Thursday, October 26, 2017

Senate votes 'yea' to arbitration rule repeal

By Katalina M. Bianco, J.D.

A narrow Senate vote on Oct. 24, 2017, leaves the Consumer Financial Protection Bureau rule on mandatory forced arbitration agreements only a presidential signature away from near-permanent repeal. The measure narrowly passed along largely partisan lines in the Senate with a vote of 50-50 plus Vice President Mike Pence's tiebreaking "yea" vote.

The House and Senate passed the vote under the Congressional Review Act. Under CRA rules, President Trump's signature not only will halt the rule from going into effect but will also bar any federal agencies from enacting similar rules without congressional action.

Final rule. The forced arbitration rule became effective in September but would have applied to arbitration clauses beginning March 19, 2018. It was intended to limit terms in consumer banking and other financial agreements that force consumers to settle disagreements through arbitration. Proponents of the rule, such as Center for Responsible Lending’s Senior Policy Counsel, Melissa Stegman, argued that the arbitration process is often a "rigged system," with no opportunity for appeal and with the arbitrator beholden to the banks for repeat business.

"These rip-off clauses deny Americans the freedom to seek justice through our court system—a right embodied by the Constitution's Seventh Amendment," Stegman said in a statement following the vote.

CFPB study. Critics of the rule, however, cited a CFPB study in arguing that arbitration awards were, on average, higher than court awards for consumers, and that arbitration settlements occurred faster than court settlements.

According to the CFPB’s 2015 study, arbitration awards generally were received within five months compared to the median of roughly 18 months for court cases; however, only a third of arbitration claims during the study period resulted in a decision, and of those that the CFPB could determine an outcome, only about 10 percent—roughly 32 cases—resulted in "affirmative relief." Meanwhile, the courts approved an average of 85 class settlements per year, amounting to an average annual relief amount of $540 million per year.

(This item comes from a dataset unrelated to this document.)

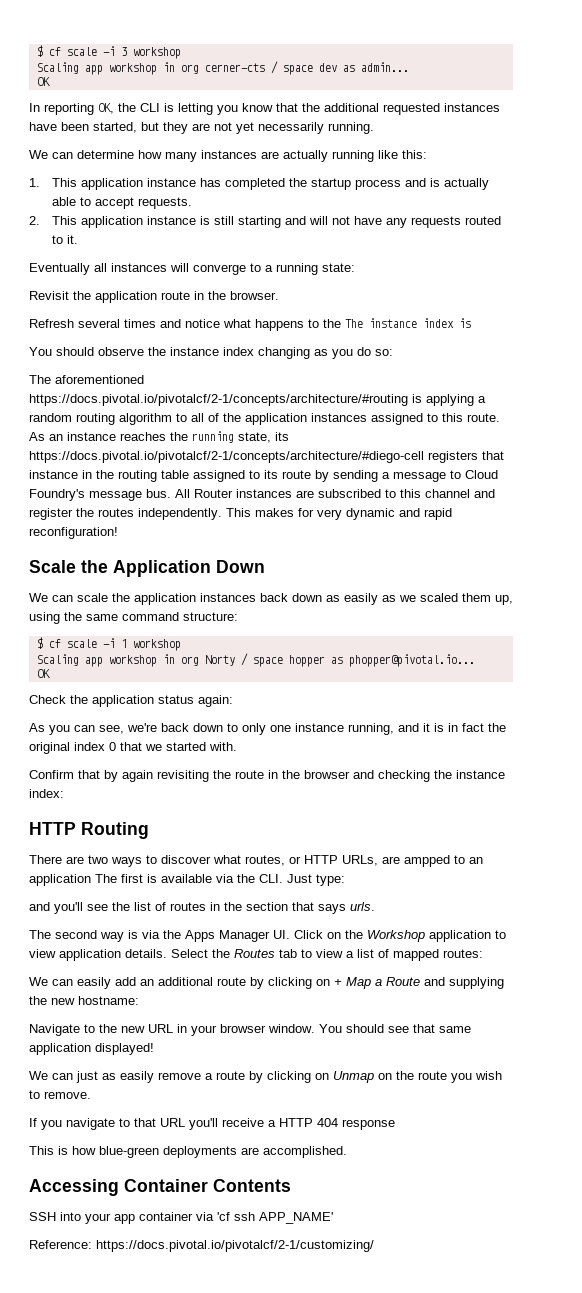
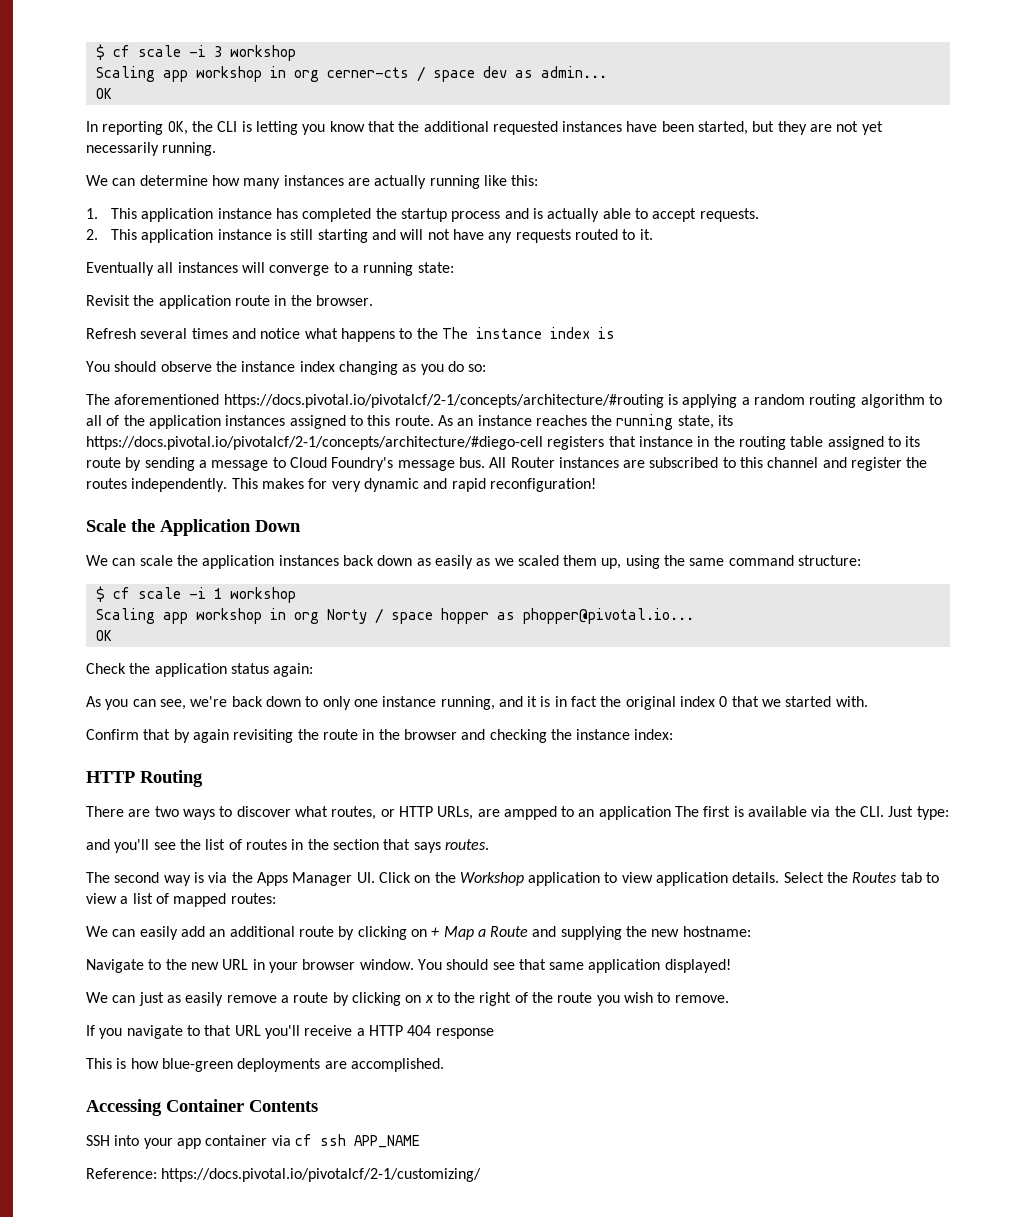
[350,902,375,911] urls. -> [444,839,489,850] routes.
[333,1071,392,1083] Unmap on -> [424,992,528,1006] x to the right of
[217,1212,333,1224] 'cf ssh APP_NAME' -> [294,1134,420,1148] cf ssh APP_NAME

OCC comments. The Office of the Comptroller of the Currency also weighed in, heralding the vote as a move to avoid what it said "would have likely increased the cost of credit for hardworking Americans." The OCC had used the CFPB’s data to determine impact to credit costs. "The action by Congress is a victory for consumers and small banks across the country," said Acting Comptroller of the Currency Keith A. Noreika.